Corneille, Le Menteur

Lorsque Le Menteur est créé en 1644, Corneille est un dramaturge reconnu, auteur de tragédies telles que Médée, de comédies telles que L'Illusion comique et de tragi-comédies telles que Le Cid. Il prend pour point de départ du Menteur une œuvre espagnole de don Juan d'Alarcon, qu'il adapte au goût français.
Comment Corneille adapte-t-il l'œuvre aux attentes du public français ?
D'abord, Corneille transpose le contexte historique de la pièce d'Alarcón : ce n'est pas au Pérou ou aux Indes que Dorante a fait ses armes mais durant la guerre de Trente Ans.
Ensuite, il fait en sorte de respecter dans l'ensemble les trois unités (de temps, de lieu et d'action) comme il l'affirme dans « L'examen ».
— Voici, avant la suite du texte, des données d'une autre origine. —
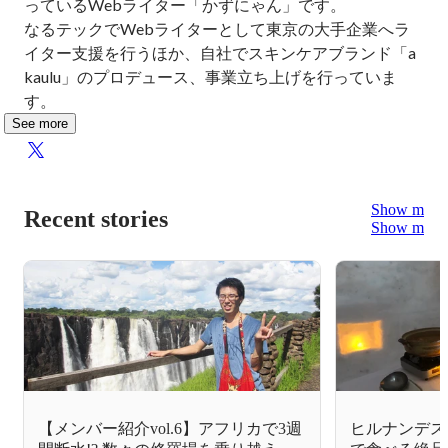
っているWebライター「かずにゃん」です。

なるテックでWebライターとして東京の大手企業へラ
イター支援を行うほか、自社でスキンケアブランド「a
kaulu」のプロデュース、事業立ち上げを行っていま
す。
See more
Show more
Recent stories
Show more
【メンバー紹介vol.6】アフリカで3週
ヒルナンデス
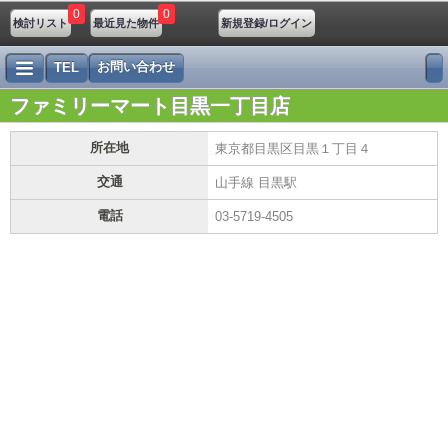
0
0
検討リスト
最近見た物件
新規登録/ログイン
お問い合わせ
TEL
ファミリーマート目黒一丁目店
所在地
東京都目黒区目黒１丁目４
交通
山手線 目黒駅
電話
03-5719-4505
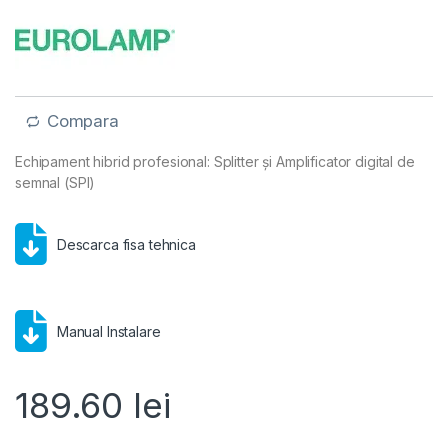
Compara
Echipament hibrid profesional: Splitter și Amplificator digital de
semnal (SPI)
Descarca fisa tehnica
Manual Instalare
189.60
lei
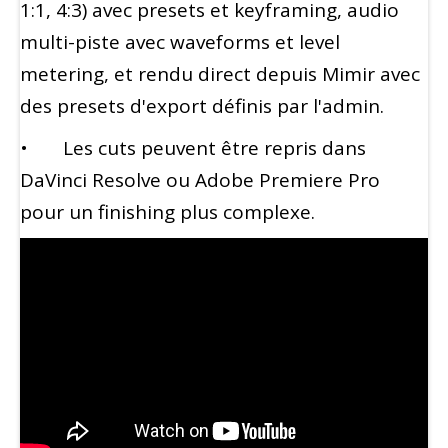
1:1, 4:3) avec presets et keyframing, audio
multi-piste avec waveforms et level
metering, et rendu direct depuis Mimir avec
des presets d'export définis par l'admin.
• Les cuts peuvent être repris dans
DaVinci Resolve ou Adobe Premiere Pro
pour un finishing plus complexe.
Enfin, il explique avoir adouci la fin de la pièce espagnole puisque, dans sa propre version, Dorante s'éprend un peu de Lucrèce. De cette manière, Corneille règle deux difficultés : d'une part il ajuste la logique de l'action entre le début et la fin de la pièce, d'autre part il préserve le ton léger de la comédie française.
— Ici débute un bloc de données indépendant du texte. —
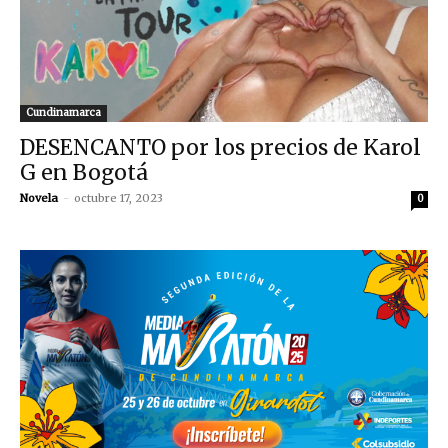
Cundinamarca
DESENCANTO por los precios de Karol
G en Bogotá
Novela
-
octubre 17, 2023
0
Corneille veut que le public se reconnaisse dans ses intrigues amoureuses. Comment s'y prend-il ?
Il se montre attentif aux détails qui permettront de créer un effet de réel dans ses pièces.
Le choix du lieu est important : Corneille situe l'intrigue du Menteur à Paris, dans des endroits propices aux rencontres amoureuses tels que les Tuileries et la place Royale.
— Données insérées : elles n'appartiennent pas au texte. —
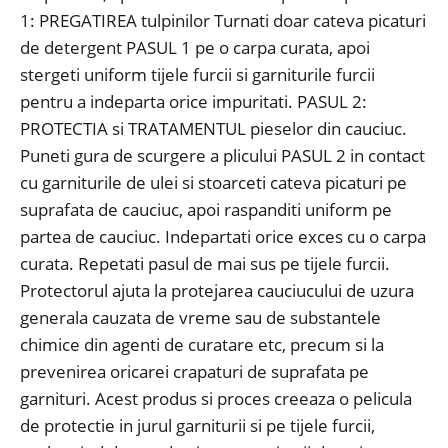
1: PREGATIREA tulpinilor
Turnati doar cateva picaturi
de detergent PASUL 1 pe o carpa curata, apoi
stergeti uniform tijele furcii si garniturile furcii
pentru a indeparta orice impuritati.
PASUL 2:
PROTECTIA si TRATAMENTUL pieselor din cauciuc.
Puneti gura de scurgere a plicului PASUL 2 in contact
cu garniturile de ulei si stoarceti cateva picaturi pe
suprafata de cauciuc, apoi raspanditi uniform pe
partea de cauciuc.
Indepartati orice exces cu o carpa
curata.
Repetati pasul de mai sus pe tijele furcii.
Protectorul ajuta la protejarea cauciucului de uzura
generala cauzata de vreme sau de substantele
chimice din agenti de curatare etc, precum si la
prevenirea oricarei crapaturi de suprafata pe
garnituri.
Acest produs si proces creeaza o pelicula
de protectie in jurul garniturii si pe tijele furcii,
La façon de parler de ses personnages est également proche de celles de ses contemporains. Dorante incarne en un sens cette volonté de s'adapter puisque sa première préoccupation est d'acquérir rapidement la « façon de parler et d'agir » des Parisiens afin de ne pas passer pour un provincial.
En quoi la pièce met-elle en scène une conception romanesque de l'amour ?
L'amour est affaire de langage : il s'agit de parler aussi bien et d'éblouir autant que dans les romans.
L'amour obéit en effet à une codification précise et cet art que maîtrise Clarice n'est pas pour rien dans la préférence que Dorante lui accorde. C'est ce qui pousse Dorante à inventer son premier exploit militaire dans lequel on retrouve la métaphore guerrière de l'amour.
Dorante s'apparente à un auteur de romans, lui qui invente des récits contenant de nombreuses invraisemblances. Par contraste, Corneille affirme, grâce à ce personnage, son art de dramaturge. Mais Dorante lui permet cependant, non sans malice, une liberté d'écriture qu'il n'a cessé de rechercher.